5. Invest in human capital
Last, but not the least, we should talk about the people who made these networks a success — network leads, district and regional health managers and, most importantly, health workers from member facilities. The primary investment in the PPP Networks was in people, or human capital — for their training, provision of supplies, follow-up visits for tools and the knowledge necessary to operate the new model successfully.

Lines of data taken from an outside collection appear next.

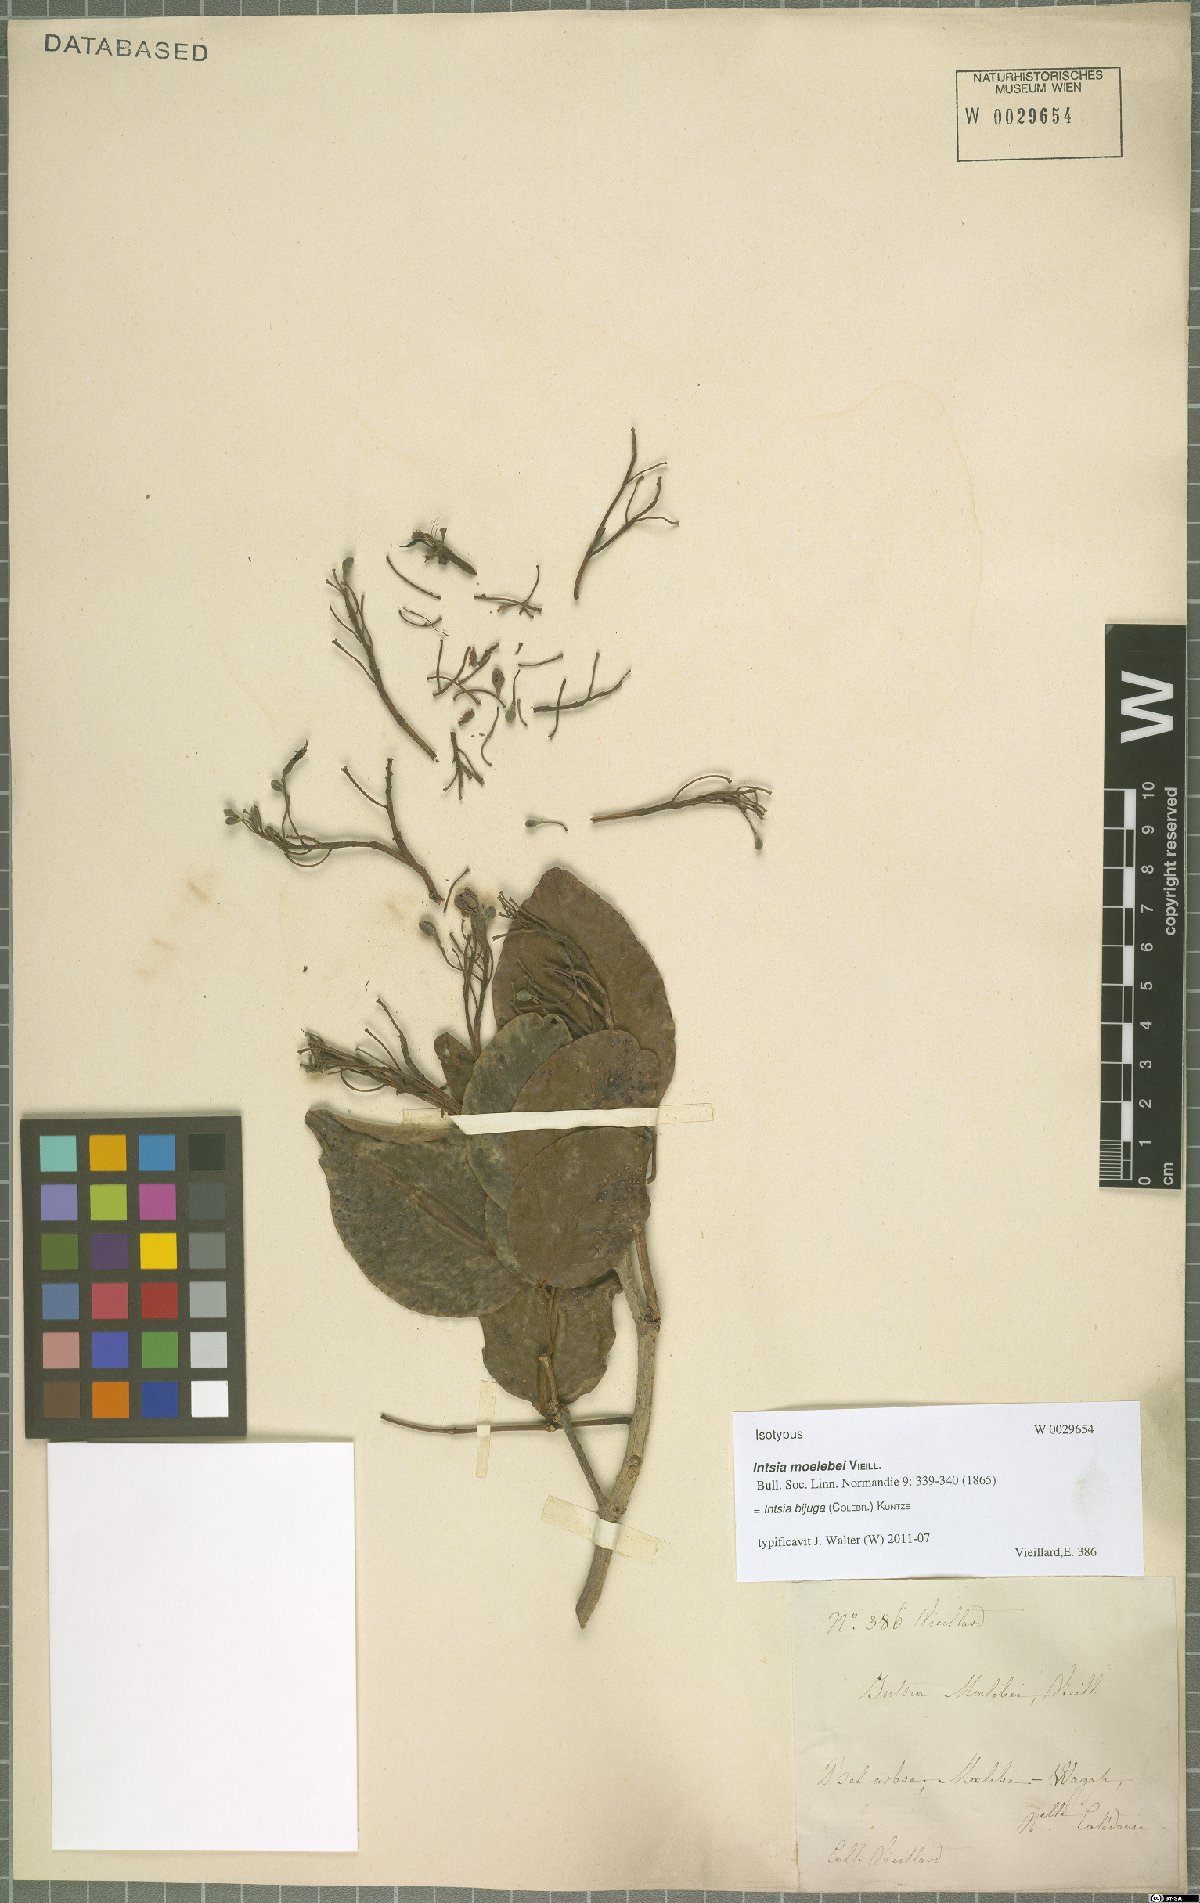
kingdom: Plantae
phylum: Tracheophyta
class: Magnoliopsida
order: Fabales
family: Fabaceae
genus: Intsia
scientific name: Intsia bijuga
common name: Moluccan ironwood
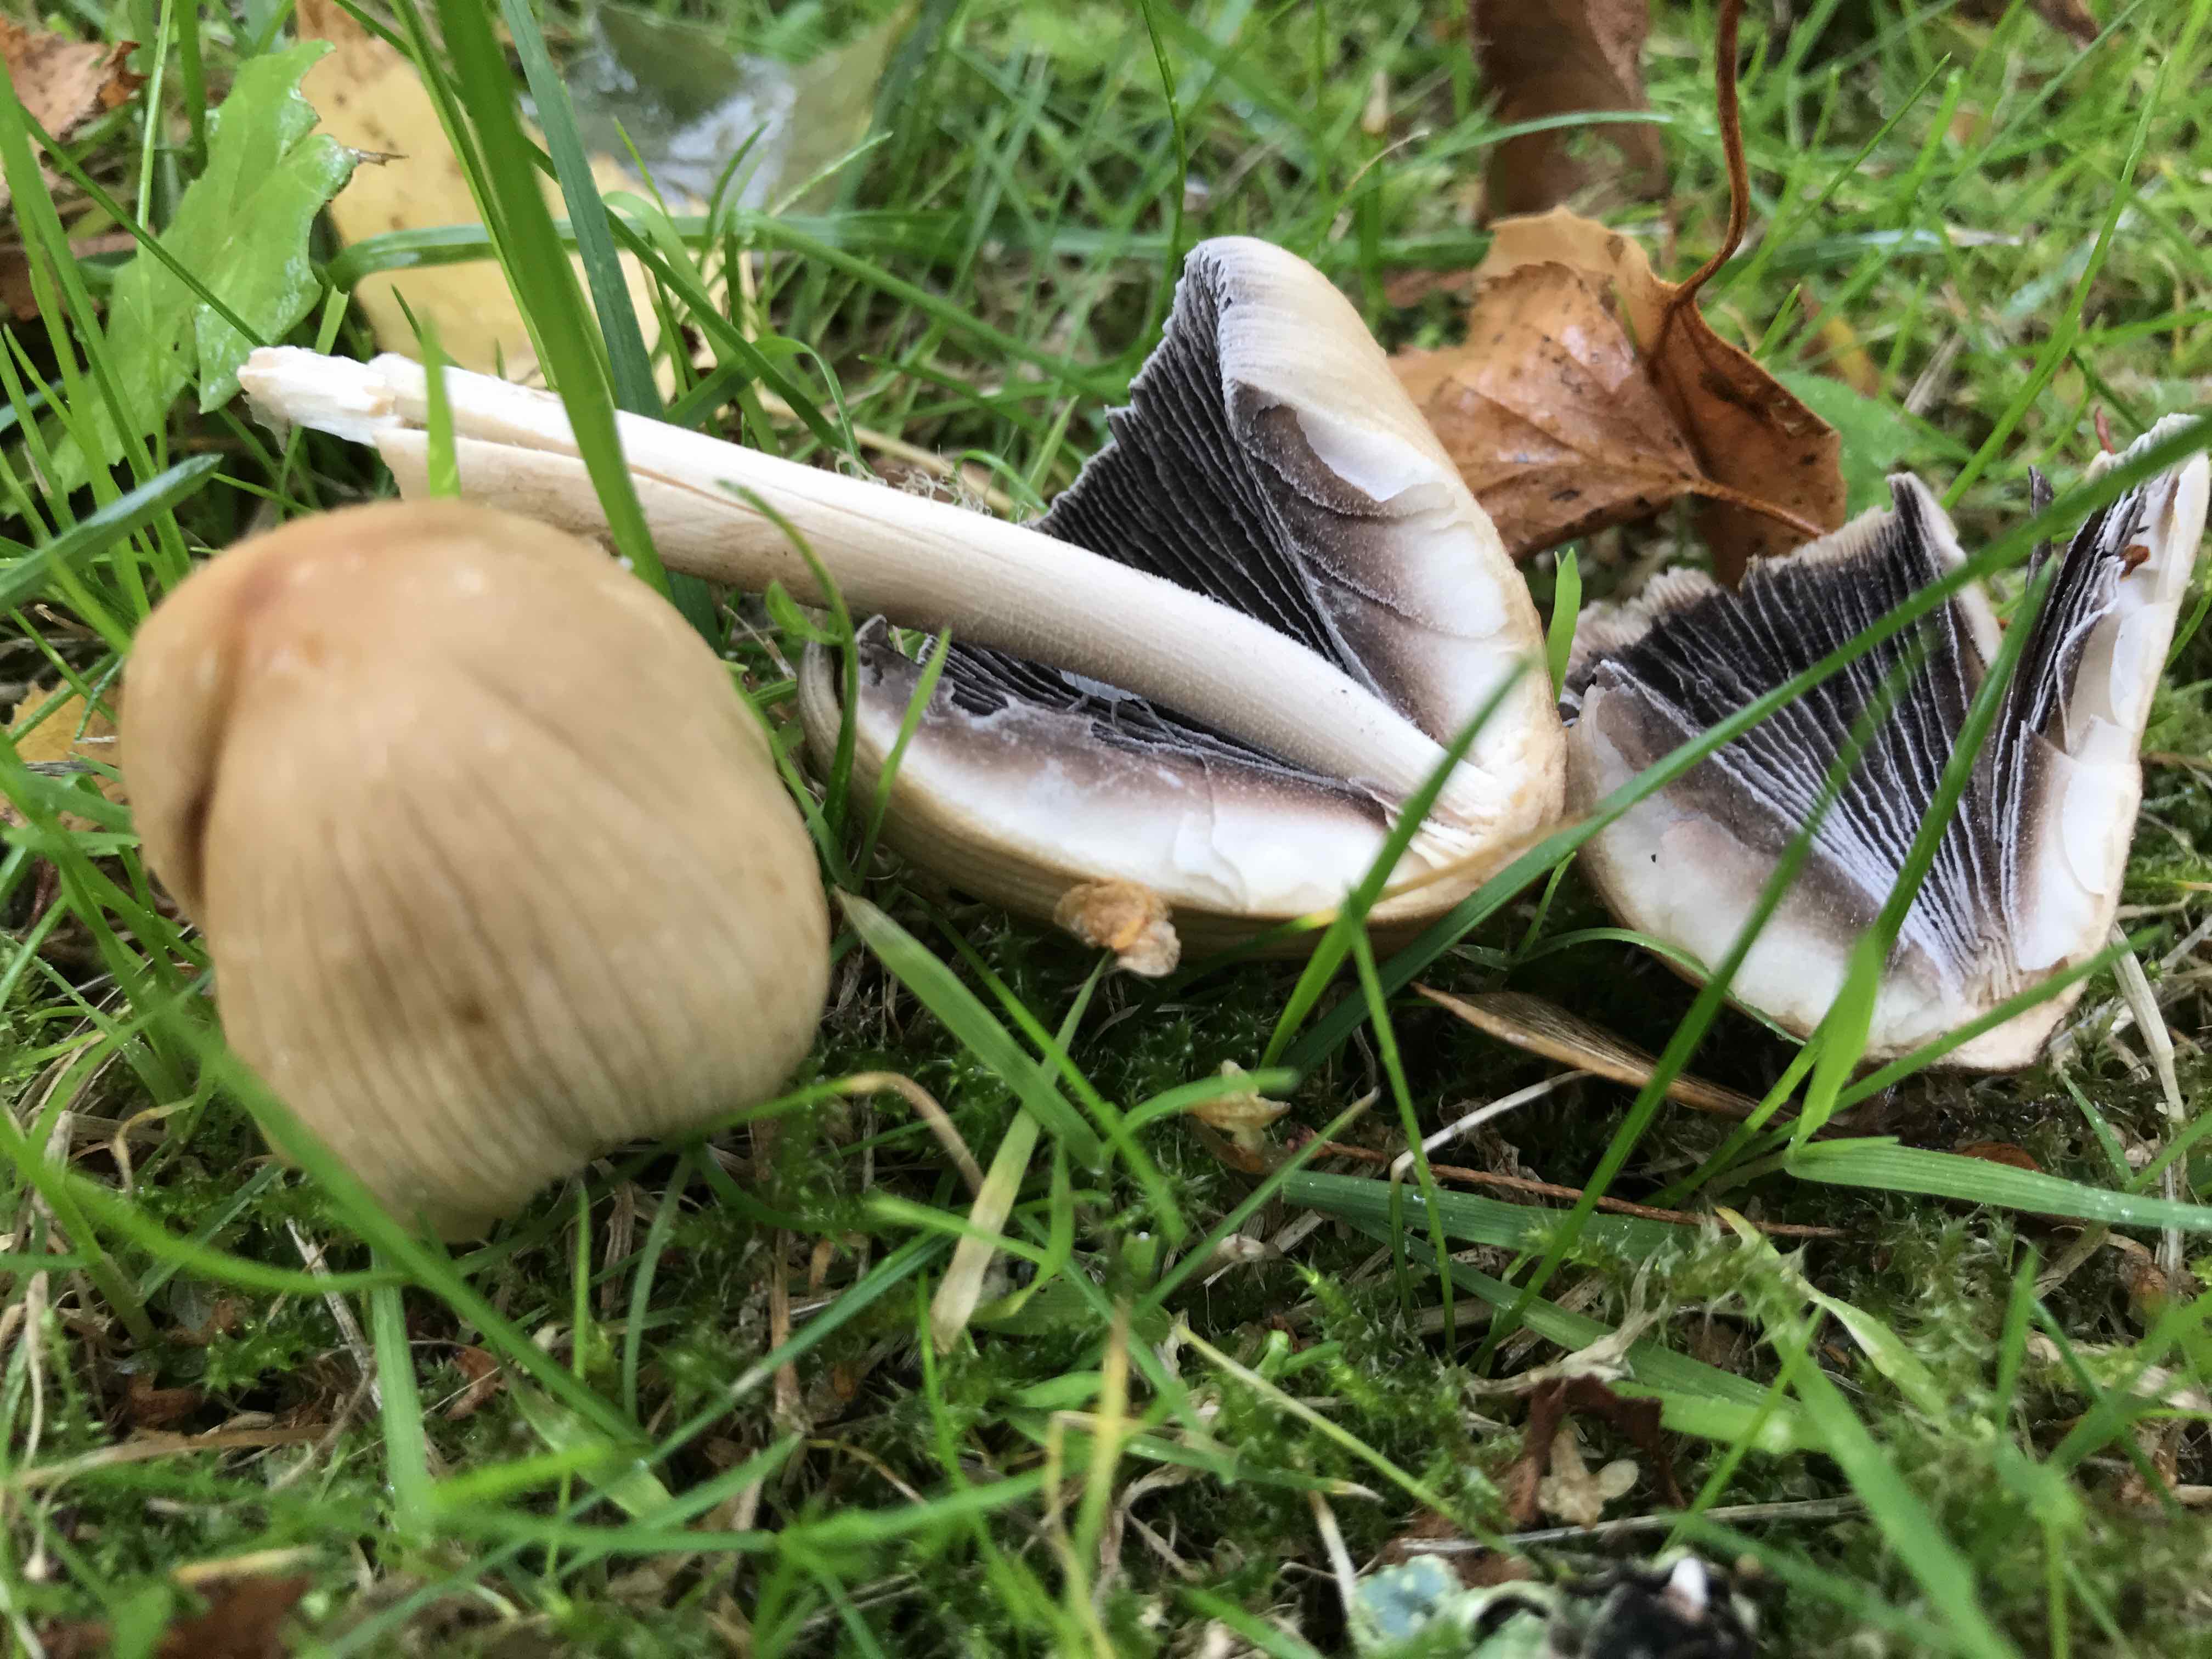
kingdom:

The design of this model prioritizes the leadership of network members and capacity building. The value of strong network leaders cannot be underestimated, especially when it comes to cultivating collaboration and reaching out to provide support and mentoring to colleagues in lower-level facilities. Staff in all facilities should be empowered to request support, apply newly-learned skills and be willing to share resources and experience with other members. Of similar importance is the time and effort invested in cultivating partnership with health managers. In the case of most successful network in Ghana’s PPP Networks, the district health directors championed — and continue to champion — the network model, mobilized political support and even additional funding to provide necessary infrastructure (e.g., laboratories, refurbished CHPS) for network members.
Where are they now?
Two years after the initial launch, the PPP Networks pilot has transitioned from pilot phase to a self-sustained service delivery model in the Volta region of Ghana. Networks now have capable health workers that feel more empowered to manage clinical cases, can organize care and improve upon administrative procedures (e.g., claim generation for the NHIS) at the sub-district level.
Two additional districts in Volta — Ho West and Adaklu — have already adopted the network approach and many more are expressing interest. National policy makers and the technical group are planning for the nation-wide scale-up.
These results would not be possible without Ghana’s Ministry of Health (MOH), National Health Insurance Scheme, the Ghana Health Service and technical partners from USAID’s Systems for Health project had designed the original model, supported implementation, tracked progress and documented learnings. Now the government has taken over stewardship of the networks, with technical support from USAID’s Health Systems Strengthening Accelerator.